Ugandan MPs probably didn't know what a firestorm David Bahati of the ruling National Resistance Movement would raise when he first presented his proposed Anti-Homosexuality Bill in October 14, 2009.
After all, homosexuality is already illegal in Uganda – in most of Africa for that matter – and the new law would merely be an extension of an existing law. Still, raise a firestorm it did. The bill has started a conversation on human rights, HIV prevention, and sexuality on newspaper pages across the continent and discussion threads all over the African blogsphere.
It can be argued that this bill has never wholly been a Ugandan issue: Section 140 of the existing Ugandan penal code penalizes "carnal knowledge of any person against the order of nature" and was initially meant to restrict comingling between "against the order of nature" blacks with the colonizing white population.
Still, an interesting meme coming out of this controversy is how the legislation speaks to the competing liberal-conservative instincts on issues of social policy in the West. The U.S. evangelical movement has been at the heart of this culture war, and has proved essential to the shaping of this bill.
American political commentator Rachel Maddow found links between some Ugandan ministers, including MP Bahati himself, and the influential C-Street lobby, a society of U.S politicians with an evangelical bent. A video Maddow features shows a conference where the organizers behind the bill talk about being influenced by a small group of psychotherapists – who practice not just in the U.S., but in England and perhaps elsewhere – that claim to have the cure for homosexuality.
In an interview with the BBC, MP David Bahati adopted the stance of these evangelicals, saying "We recognize [homosexuality] as a learned behavior which can be unlearned."
Perhaps it is the information on possible U.S. involvement in Bahati's initiative that triggered the spate of articles and interviews across the Western media, everywhere from the BBC to Time Magazine and the New York Times.
Some members of the more socially conservative Republican Party began distancing themselves from the Ugandan bill as the news of its drastic provisions – life imprisonment and even the death penalty in some circumstances – spread.
So have prominent pastors in the U.S. who have worked in Uganda. One such pastor is Rick Warren of the Saddleback Church in California, who delivered the invocation at U.S. President Barack Obama's inauguration and has distanced himself from a Ugandan pastor Martin Ssempa with whom he has worked on many initiatives.

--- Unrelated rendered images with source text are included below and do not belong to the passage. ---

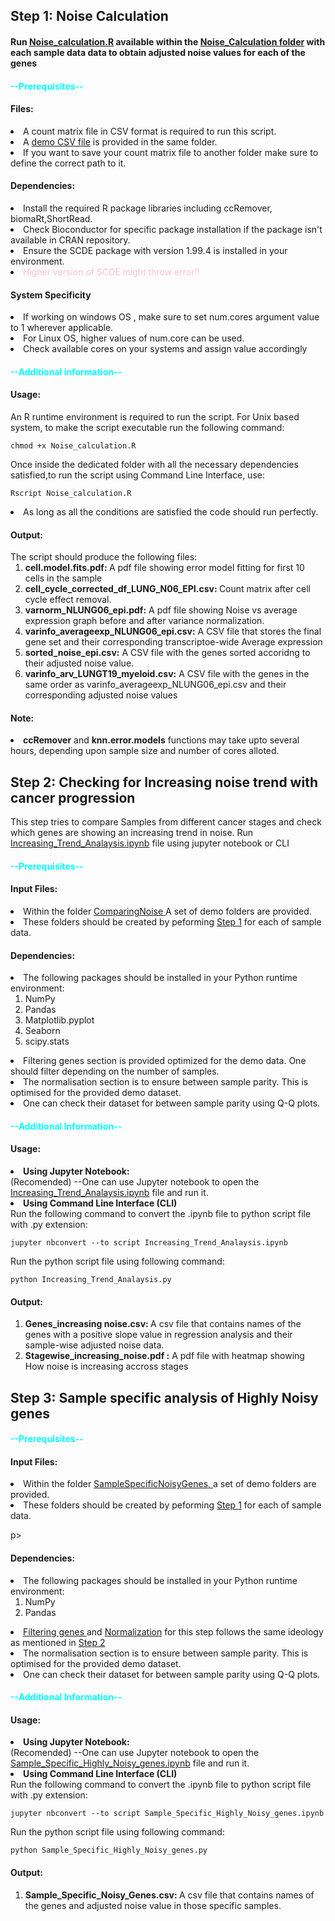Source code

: <div id="Step1">
<h2> Step 1: Noise Calculation</h2>
<div id="final_script">
<h4> Run <a href= "Noise_Calculation\Noise_calculation.R"> Noise_calculation.R</a> available within the <a href="\NoiseCalculation">Noise_Calculation folder</a> with each sample data data to obtain adjusted noise values for each of the genes </h4>
<p>
<h4 style= "color:cyan">--Prerequisites--<h4>
<h4>Files:</h4>
<li>A count matrix file in CSV format is required to run this script.<li>A <a href="NoiseCalculation/LUNG_N06_EPI.csv">demo CSV file</a> is provided in the same folder.<li> If you want to save your count matrix file to another folder make sure to define the correct path to it.
</p>
<p><h4>Dependencies:</h4>
<li>Install the required R package libraries including ccRemover, biomaRt,ShortRead.<li> Check Bioconductor for specific package installation if the package isn't available in CRAN repository.<li> Ensure the SCDE package with version 1.99.4 is installed in your environment. <li><span style= "color: pink">Higher version of SCDE might throw error!!</span>
<h4>System Specificity</h4>
<li>If working on windows OS , make sure to set num.cores argument value to 1 wherever applicable.<li> For Linux OS, higher values of num.core can be used. <li>Check available cores on your systems and assign value accordingly
</p>


<h4 style="color:cyan">--Additional information--</h4>

<p><h4>Usage:</h4>
An R runtime environment is required to run the script.
For Unix based system, to make the script executable run the  following command:

```{bash}
chmod +x Noise_calculation.R
```

Once inside the dedicated folder with all the necessary dependencies satisfied,to run the script using Command Line Interface, use:

```{bash}
Rscript Noise_calculation.R
```

<li>As long as all the conditions are satisfied the code should run perfectly.
</p>

<p><h4>Output:</h4>
The script should produce the following files:
<ol>
<li><span style="font-weight:bold"> cell.model.fits.pdf: </span> A pdf file showing error model fitting for first 10 cells in the sample
<li><span style="font-weight:bold"> cell_cycle_corrected_df_LUNG_N06_EPI.csv: </span> Count matrix after cell cycle effect removal.
<li><span style="font-weight:bold">varnorm_NLUNG06_epi.pdf:</span> A pdf file showing Noise vs average expression graph before and after variance normalization.
<li><span style="font-weight:bold">varinfo_averageexp_NLUNG06_epi.csv:</span> A CSV file that stores the final gene set and their corresponding transcriptoe-wide Average expression 
<li><span style="font-weight:bold">sorted_noise_epi.csv:</span> A CSV file with the genes sorted accoridng to their adjusted noise value.
<li><span style="font-weight:bold">varinfo_arv_LUNGT19_myeloid.csv:</span> A CSV file with the genes in the same order as varinfo_averageexp_NLUNG06_epi.csv and their corresponding adjusted noise values
</ol>
</p>

<h4>Note:</h4>
<li><span style="font-weight:bold">ccRemover</span> and <span style="font-weight:bold">knn.error.models</span> functions may take upto several hours, depending upon sample size and number of cores alloted.
</div>

<div id="Step2">
<h2> Step 2: Checking for Increasing noise trend with cancer progression</h2>

This step tries to compare Samples from different cancer stages and check which genes are showing an increasing trend in noise.
Run <a href="ComparingNoise\Increasing_Trend_Analaysis.ipynb">Increasing_Trend_Analaysis.ipynb</a> file using jupyter notebook or CLI

<p>
<h4 style= "color:cyan">--Prerequisites--</h4>

<h4>Input Files:</h4>

<li> Within the folder <a href= "ComparingNoise"> ComparingNoise </a> A set of demo folders are provided. 
<li>These folders should be created by peforming <a href="#Step1">Step 1</a> for each of sample data.


<p>
<h4>Dependencies:</h4>


<li>The following packages should be installed in your Python runtime environment:
<ol>
<li>NumPy
<li>Pandas
<li>Matplotlib.pyplot
<li>Seaborn
<li>scipy.stats
</ol>

<li id="filter2"> Filtering genes section is provided optimized for the demo data. One should filter depending on the number of samples.
<li id= "normal2">The normalisation section is to ensure between sample parity. This is optimised for the provided demo dataset. 
<li>One can check their dataset for between sample parity using Q-Q plots.
</p>

<p>
<h4 style= "color:cyan">--Additional Information--</h4>

<h4>Usage:</h4>
<li style="font-weight:bold">Using Jupyter Notebook: </li>(Recomended)
--One can use Jupyter notebook to open the <a href="ComparingNoise\Increasing_Trend_Analaysis.ipynb">Increasing_Trend_Analaysis.ipynb</a> file and run it.

<li style="font-weight:bold">Using Command Line Interface (CLI)</li>
Run the following command to convert the .ipynb file to python script file with .py extension:

```{bash}
jupyter nbconvert --to script Increasing_Trend_Analaysis.ipynb
```
Run the python script file using following command:

```{bash}
python Increasing_Trend_Analaysis.py
```

<h4>Output:</h4>
<ol>
<li><span style="font-weight:bold">Genes_increasing noise.csv: </span> A csv file that contains names of the genes with a positive slope value in regression analysis and their sample-wise adjusted noise data.
<li><span style="font-weight:bold">Stagewise_increasing_noise.pdf :</span> A pdf file with heatmap showing How noise is increasing accross stages

</div>

</p>

<h2 id=Step3>Step 3: Sample specific analysis of Highly Noisy genes</h2>

<h4 style= "color:cyan">--Prerequisites--</h4>
<p>
<h4>Input Files:</h4>

<li> Within the folder <a href= "SampleSpecificNoisyGenes"> SampleSpecificNoisyGenes, </a> a set of demo folders are provided. 
<li>These folders should be created by peforming <a href="#Step1">Step 1</a> for each of sample data.

p>
<h4>Dependencies:</h4>


<li>The following packages should be installed in your Python runtime environment:
<ol>
<li>NumPy
<li>Pandas
</ol>

<li> <a href="#filter2">Filtering genes </a>and <a href="#normal2">Normalization</a> for this step follows the same ideology as mentioned in <a href="#Step2">Step 2</a>
<li>The normalisation section is to ensure between sample parity. This is optimised for the provided demo dataset. 
<li>One can check their dataset for between sample parity using Q-Q plots.
</p>


</p>
<h4 style= "color:cyan">--Additional Information--</h4>

<h4>Usage:</h4>
<li style="font-weight:bold">Using Jupyter Notebook: </li>(Recomended)
--One can use Jupyter notebook to open the <a href="SampleSpecificNoisyGenes\Sample_Specific_Highly_Noisy_genes.ipynb">Sample_Specific_Highly_Noisy_genes.ipynb</a> file and run it.

<li style="font-weight:bold">Using Command Line Interface (CLI)</li>
Run the following command to convert the .ipynb file to python script file with .py extension:

```{bash}
jupyter nbconvert --to script Sample_Specific_Highly_Noisy_genes.ipynb
```
Run the python script file using following command:

```{bash}
python Sample_Specific_Highly_Noisy_genes.py
```

<h4>Output:</h4>
<ol>
<li><span style="font-weight:bold">Sample_Specific_Noisy_Genes.csv: </span> A csv file that contains names of the genes and adjusted noise value in those specific samples.
</p>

The Anti-Homosexuality Bill has also proved radioactive in Ugandan foreign relations. The European Parliament has adopted resolution condemning the bill, while countries like Sweden are contemplating withdrawing funding and trade deals with Uganda should the bill pass. Even the U.S. – whose gay rights laws are more lax than those in Europe – will soon hold hearings as to whether or not this bill violates a statute that requires that no country infringes its citizens' human rights.
International organizations have also expressed their condemnation of the bill, as United Nations officials consider reversing a decision to establish a major AIDS research institute in Kampala.
It is no surprise, then, that Ugandan President Yoweri Museveni has recently showed some wariness towards the bill. MP David Bahati, however, still stands by his proposal, although he is now showing a bit more flexibility.
The Ugandan Parliament will put the anti-homosexuality legislation to a vote as soon as late February and only one thing is for sure: the world will be watching.